Uit een omgekeerd advies van verzekeraar ARAG aan consumenten over hoe zij zich tegen de reclamevloed kunnen verweren, blijkt wanneer reclame de meeste kans maakt.
Veel consumenten willen zich tegen ongewenste brochures en dergelijke verweren met “Geen reclame plaatsen”-stickers op hun brievenbus. Volgens de verzekeringsmaatschappij ARAG heeft het Bundesgerichtshof (BGH) reeds in december 1988 onder zaaknummer VI ZR 182/88 verduidelijkt dat ongewenste reclame een schending van de persoonlijke rechten vormt. Overeenkomstige stickers moeten in het algemeen door reclamebedrijven in acht worden genomen en kunnen een vordering tot staking van de reclame door de ontvanger rechtvaardigen.
Uitzonderingen op de regel
Maar gratis weekbladen en advertenties met redactionele inhoud worden dienovereenkomstig niet als reclame beschouwd (BGH-arrest met dossiernummer I ZR 158/11). Zij kunnen nog steeds worden bezorgd indien op de brievenbus “Geen reclame plaatsen” is geschreven. ARAG raadt de consumenten aan de mededeling “Geen reclamefolders en geen reclamefolders” aan te brengen.
Bovendien wordt persoonlijk geadresseerde reclame door de postbodes behandeld als gewone brievenpost. De postbodes moeten ze bezorgen. In dit geval adviseren de juristen de ontvangers om het bedrijf in kwestie schriftelijk te verzoeken af te zien van verdere mailings – bij voorkeur per aangetekende brief met ontvangstbevestiging of per fax. Een andere mogelijkheid is te worden opgenomen in een van de zogenaamde Robinson-lijsten, die bijvoorbeeld worden bijgehouden door het I.D.I. Interessenverband Deutsches Internet e.V. Dit zou voor alle leden van een dergelijke vereniging een bezwaar tegen de mailing zijn.

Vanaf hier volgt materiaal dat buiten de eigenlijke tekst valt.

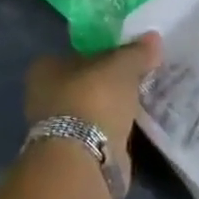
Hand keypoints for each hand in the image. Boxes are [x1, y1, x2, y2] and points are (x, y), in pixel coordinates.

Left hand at [25, 33, 162, 186]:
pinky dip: (115, 129)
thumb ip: (137, 51)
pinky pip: (101, 132)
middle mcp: (45, 96)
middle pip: (85, 82)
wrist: (85, 161)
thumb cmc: (94, 98)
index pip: (77, 53)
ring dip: (112, 107)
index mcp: (46, 68)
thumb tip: (154, 37)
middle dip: (108, 82)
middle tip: (138, 75)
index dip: (101, 52)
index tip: (125, 55)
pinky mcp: (75, 155)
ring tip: (142, 98)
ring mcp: (58, 129)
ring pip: (92, 109)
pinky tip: (135, 123)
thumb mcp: (122, 65)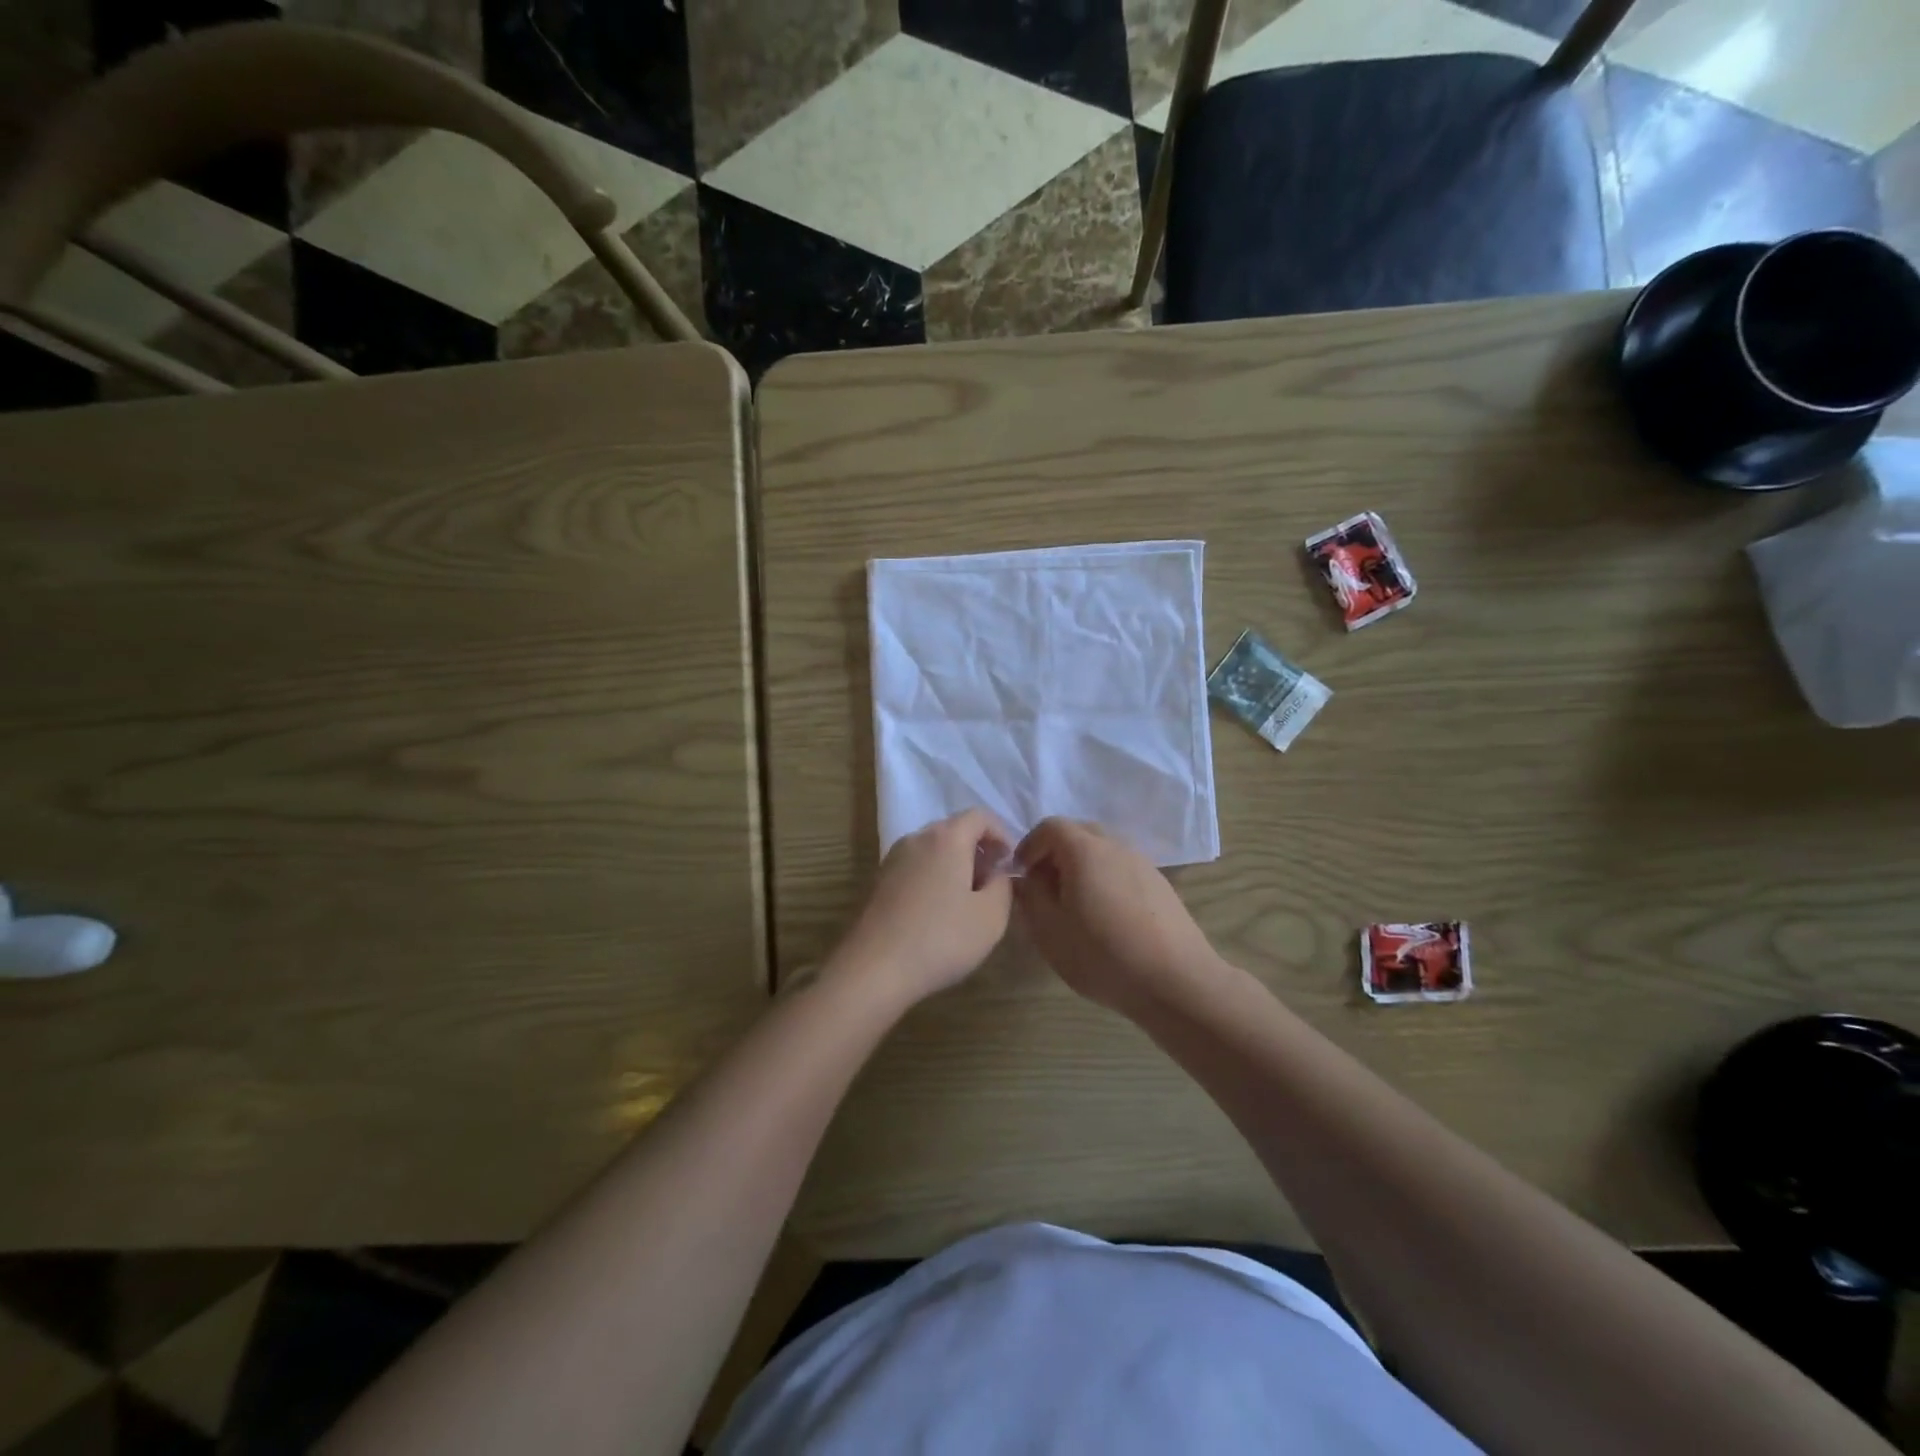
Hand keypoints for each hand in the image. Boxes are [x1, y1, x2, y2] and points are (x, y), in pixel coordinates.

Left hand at [829, 809, 1014, 1006]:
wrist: (874, 969)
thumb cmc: (941, 938)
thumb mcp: (991, 917)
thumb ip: (1003, 886)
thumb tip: (997, 873)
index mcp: (946, 838)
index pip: (980, 816)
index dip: (1002, 834)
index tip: (1011, 863)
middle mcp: (917, 838)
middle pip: (954, 830)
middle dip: (978, 850)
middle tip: (992, 883)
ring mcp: (893, 858)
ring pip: (933, 850)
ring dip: (955, 865)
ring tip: (967, 901)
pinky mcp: (878, 881)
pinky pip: (915, 867)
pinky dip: (933, 878)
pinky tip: (938, 913)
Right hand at [1014, 819, 1223, 1014]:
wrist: (1177, 981)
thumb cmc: (1103, 955)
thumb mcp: (1050, 931)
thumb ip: (1030, 897)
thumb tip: (1025, 879)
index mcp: (1085, 850)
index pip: (1050, 826)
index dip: (1029, 846)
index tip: (1021, 875)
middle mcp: (1116, 846)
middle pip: (1078, 833)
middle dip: (1055, 853)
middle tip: (1044, 888)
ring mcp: (1143, 863)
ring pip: (1102, 851)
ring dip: (1081, 867)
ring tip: (1073, 906)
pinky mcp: (1160, 885)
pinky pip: (1122, 869)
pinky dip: (1104, 880)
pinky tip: (1105, 918)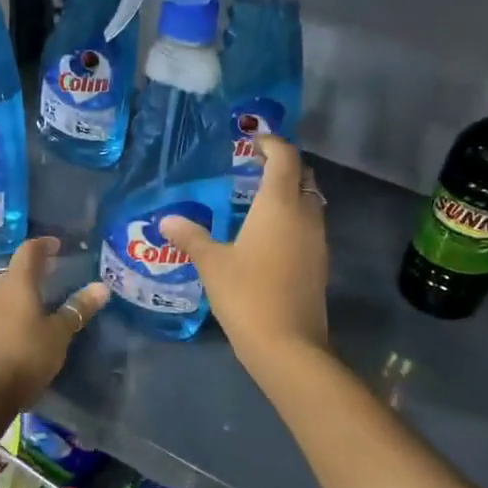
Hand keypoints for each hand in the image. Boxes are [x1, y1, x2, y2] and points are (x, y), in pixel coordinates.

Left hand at [0, 237, 109, 408]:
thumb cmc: (28, 353)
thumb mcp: (60, 332)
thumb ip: (79, 308)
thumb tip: (102, 287)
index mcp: (17, 282)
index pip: (28, 251)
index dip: (44, 244)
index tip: (58, 244)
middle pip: (16, 267)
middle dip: (36, 265)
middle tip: (56, 267)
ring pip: (8, 286)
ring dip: (25, 284)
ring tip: (46, 290)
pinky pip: (3, 303)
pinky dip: (18, 301)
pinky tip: (32, 314)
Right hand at [161, 136, 329, 373]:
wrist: (287, 345)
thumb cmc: (247, 294)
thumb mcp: (212, 263)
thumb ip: (191, 236)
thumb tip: (167, 220)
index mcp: (279, 205)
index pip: (285, 157)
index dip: (272, 143)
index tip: (253, 141)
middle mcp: (305, 215)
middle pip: (303, 176)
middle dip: (283, 166)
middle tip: (254, 168)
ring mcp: (317, 241)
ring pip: (309, 202)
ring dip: (290, 193)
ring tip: (257, 200)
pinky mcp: (319, 264)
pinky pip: (309, 226)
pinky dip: (293, 218)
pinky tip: (268, 236)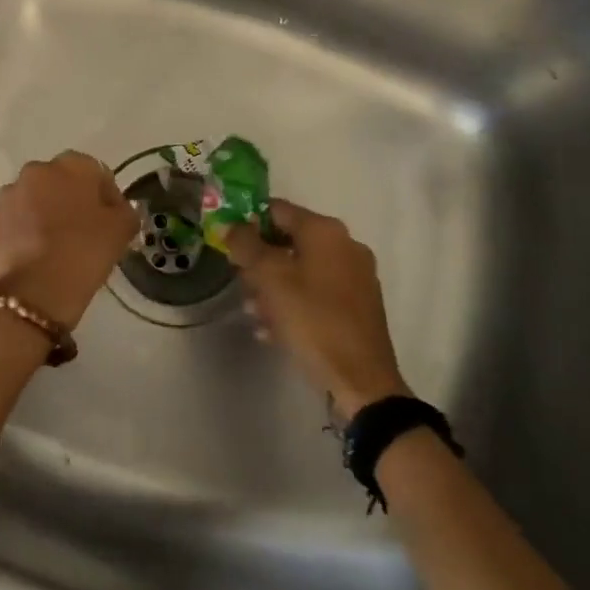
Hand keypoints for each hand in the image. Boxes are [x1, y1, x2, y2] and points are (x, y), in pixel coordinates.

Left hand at [0, 152, 137, 330]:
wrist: (32, 297)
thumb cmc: (83, 256)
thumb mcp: (121, 231)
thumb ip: (124, 210)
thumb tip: (116, 207)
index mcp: (70, 167)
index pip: (93, 171)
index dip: (104, 195)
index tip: (109, 221)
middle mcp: (33, 172)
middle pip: (56, 182)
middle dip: (66, 201)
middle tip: (78, 234)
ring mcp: (3, 196)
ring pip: (26, 201)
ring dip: (36, 216)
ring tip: (47, 249)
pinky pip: (3, 223)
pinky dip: (11, 234)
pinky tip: (22, 258)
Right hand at [225, 198, 407, 419]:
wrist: (361, 379)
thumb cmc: (312, 319)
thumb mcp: (270, 278)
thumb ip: (246, 245)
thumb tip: (231, 226)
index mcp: (326, 231)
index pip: (277, 210)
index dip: (247, 222)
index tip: (228, 244)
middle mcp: (345, 246)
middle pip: (288, 242)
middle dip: (259, 262)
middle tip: (240, 284)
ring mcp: (355, 277)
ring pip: (301, 270)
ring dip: (272, 287)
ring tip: (254, 313)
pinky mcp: (358, 306)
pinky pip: (316, 294)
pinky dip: (293, 304)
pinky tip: (272, 330)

Bovendien zou een brievenbussticker “Gelieve geen reclame te sturen” niet werken tegen bijsluiters in kranten. De terbeschikkingstelling van geabonneerde kranten met reclamebijlagen blijft onaangetast, aldus een beslissing van het OLG Karlsruhe (dossiernummer 15 U 76/91).
Vaak zonder gevolgen
Verder heeft een vordering tot het staken van inbreuken tegen ondernemingen die reclame blijven verzenden ondanks de uitdrukkelijke onwil van de betrokkene, niet noodzakelijk verstrekkende gevolgen. Volgens ARAG volstaat het reeds om een vordering te verdedigen indien kan worden aangetoond dat de distributeurs voldoende en duidelijk zijn ingelicht over de naleving van de verbodsbepalingen inzake reclameverspreiding. Indien de door stickers te kennen gegeven wens om geen reclame te ontvangen slechts incidenteel wordt genegeerd, kan geen immoreel gedrag in de zin van artikel 1 van de wet tegen oneerlijke mededinging worden aangenomen. “De ontvanger moet zich daar dus bij neerleggen en zelf zijn weg naar de prullenbak zoeken”, concluderen de juristen van ARAG.